Donald Pierce

Donald Pierce stands atop the 40- by 60-feet concrete slab that will be the foundation of his meat processing business. Two days after pouring the slab he was notified that he was awarded a $150,000 meat processing infrastructure grant from the Montana Department of Agriculture.

Char-Koosta News 

ST. IGNATIUS — Donald Pierce is feeling “happy as a clam” to receive a huge chunk of change from the Montana Meat Processing Infrastructure Grant (MMPIG) to complete the construction and purchase of some of the vital equipment he needs of his fledgling meat processing business. Last week he was notified that a check for $150,000 from the MMPIG program was on its way. In butchering parlance that is like a half a beef worth of money he needs to construct his business, located just east of the St. Ignatius school football field, the projected cost will be a full beef of $300,000 to complete.

Pierce had previously received a $7,000 grant from the Confederated Salish and Kootenai Tribes Economic Development program that he will use to purchase refrigerated coolers and freezers. He will need three and each has a specific purpose. He also had already invested his own funds to get going on construction of his meat processing business. He received the MMPIG funds two days after pouring the foundation cement for the two buildings that will comprise his business. One is 40- by 60-feet and the other is 20- by 20-feet, both have 14-feet ceilings. 

Pierce said got into the meat processing business as a hobby, which started small from his home in Ronan, then blossomed to where it soon got the attention of the Ronan City officials due to the fact the business was located in a residential area. That spurred him to take the leap to relocate to his property in St. Ignatius to construct his business.

“I decided to go for it and see what happens, how it would work out,” Pierce said.

Prior to seeing “what happens” Pierce took six weeks of business basics training from Tina Begay of Redtail Enterprises, LLC. Begay conducts the training under a contract with the CSKT Economic Development program. There he learned how to write a business plan that, among other things, included vital cash flow plans, and grant sources. One of the grant sources was the recently created MMPIG program. With the assistance of Begay, he submitted his business plan to the MMPIG program, but he wasn’t awarded a grant.

A tad dejected, he continued on with his business project with his own money and the $7,000 CSKT ED grant funds. Then soon after the initial MMPIG $7.5 million in funds were awarded, the state added $4.2 million to program and that’s when the end of the rainbow $150,000 notice came on Sept. 23.

“Tina applied for the grant the first time, but I didn’t get it,” Pierce said. “Then the second time I got it. I was first on that list. That really took a load off my mind, but I still have a way to go.”

He said he was very satisfied with the MMPIG program funding award but expressed concern about all the people in the meat processing industry, largely located in the Midwest, who have lost their jobs because of COVID-19. However, Pierce said he was uplifted that the focus on meat processing, for now, has switched to local small businesses that help fill the needs for local consumers.

“I hate to see all the other plants go down and saddened by all those people losing their jobs,” Pierce said. “But on the other hand, that helps me out. I think local production is the way it has to be. I hope we get back to the way it used to be when local agriculture producers filled the local needs.”

Pierce said he won’t be selling meat but will be processing it for customers that bring him domestic and wild game meat. His business plans include a mobile vehicle so he can pick up un-butchered meat from customers.

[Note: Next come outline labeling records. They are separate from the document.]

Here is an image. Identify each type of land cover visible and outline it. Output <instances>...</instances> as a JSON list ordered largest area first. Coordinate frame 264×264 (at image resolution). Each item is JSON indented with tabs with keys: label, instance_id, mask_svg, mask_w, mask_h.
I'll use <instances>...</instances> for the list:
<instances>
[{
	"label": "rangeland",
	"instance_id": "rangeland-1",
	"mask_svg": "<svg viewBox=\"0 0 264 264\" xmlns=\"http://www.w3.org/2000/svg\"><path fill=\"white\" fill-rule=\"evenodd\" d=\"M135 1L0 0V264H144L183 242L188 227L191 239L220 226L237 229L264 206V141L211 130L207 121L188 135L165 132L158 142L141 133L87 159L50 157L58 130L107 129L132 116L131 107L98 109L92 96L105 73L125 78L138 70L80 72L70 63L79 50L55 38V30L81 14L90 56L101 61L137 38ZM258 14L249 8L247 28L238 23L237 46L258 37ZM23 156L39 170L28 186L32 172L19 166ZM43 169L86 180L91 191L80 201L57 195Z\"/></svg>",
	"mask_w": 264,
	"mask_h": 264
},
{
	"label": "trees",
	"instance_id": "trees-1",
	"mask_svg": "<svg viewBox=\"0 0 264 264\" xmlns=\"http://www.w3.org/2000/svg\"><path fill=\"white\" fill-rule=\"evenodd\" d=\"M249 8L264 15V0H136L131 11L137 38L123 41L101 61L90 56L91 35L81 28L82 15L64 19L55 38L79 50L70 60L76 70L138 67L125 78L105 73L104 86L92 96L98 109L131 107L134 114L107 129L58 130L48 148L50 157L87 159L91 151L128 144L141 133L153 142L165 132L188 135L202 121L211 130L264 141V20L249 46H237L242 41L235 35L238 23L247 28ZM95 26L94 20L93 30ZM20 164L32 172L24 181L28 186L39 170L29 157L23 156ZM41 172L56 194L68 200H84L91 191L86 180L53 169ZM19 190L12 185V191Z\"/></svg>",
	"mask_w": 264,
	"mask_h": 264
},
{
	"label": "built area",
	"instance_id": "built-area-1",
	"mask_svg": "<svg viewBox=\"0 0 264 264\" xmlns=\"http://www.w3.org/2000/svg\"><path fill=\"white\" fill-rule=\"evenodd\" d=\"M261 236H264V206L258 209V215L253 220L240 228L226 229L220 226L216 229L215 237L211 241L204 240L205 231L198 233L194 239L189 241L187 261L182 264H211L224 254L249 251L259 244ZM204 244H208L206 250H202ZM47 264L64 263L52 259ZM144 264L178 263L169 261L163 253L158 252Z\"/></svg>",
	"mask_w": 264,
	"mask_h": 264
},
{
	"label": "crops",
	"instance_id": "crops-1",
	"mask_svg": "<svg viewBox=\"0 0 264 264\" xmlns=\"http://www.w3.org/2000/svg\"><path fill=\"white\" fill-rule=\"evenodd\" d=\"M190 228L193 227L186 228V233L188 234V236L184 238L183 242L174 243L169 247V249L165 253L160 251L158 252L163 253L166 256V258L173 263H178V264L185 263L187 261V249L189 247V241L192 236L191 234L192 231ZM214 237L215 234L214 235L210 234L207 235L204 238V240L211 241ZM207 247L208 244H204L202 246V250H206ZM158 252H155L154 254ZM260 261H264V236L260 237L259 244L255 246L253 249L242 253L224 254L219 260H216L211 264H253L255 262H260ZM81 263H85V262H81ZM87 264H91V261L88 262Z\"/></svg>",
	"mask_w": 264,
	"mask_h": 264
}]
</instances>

“I’m always nervous about this working out but I just have to be positive that things will be fine,” Pierce said. “I’m happy as a clam.”

Pierce expressed his gratitude for the assistance given by the CSKT Economic Development program and Tina Begay. It would have been a hard row to hoe without that assistance, he said.

The Montana Meat Processing Infrastructure Grant program was created to aid small and medium-sized meat processors in responding to the COVID-19 crisis through the adaptation and advancement of meat processing infrastructure and capacity in Montana.

“The impacts of COVID-19 have highlighted how fragile the nation’s supply chain can be, especially when it comes to meat processing,” said Gov. Steve Bullock in a press release, adding that the program has garnered a lot of interest. “It’s crucial that our producers have viable options for getting their meat to market. Investing in meat processing infrastructure will help our Montana producers, strengthen local food systems, and bolster food security for Montanans in communities across the state...”

There were two releases of MMPIG funds that were derived from the state’s allocation of federal relief dollars made available through the Coronavirus Aid, Relief, and Economic Security (CARES) Act, with a maximum award of $150,000.

The first release of MMPIG funds amounted to $7.5 million, the second amounted to $4.2 million for a total $11.7 million. All the funds have been awarded.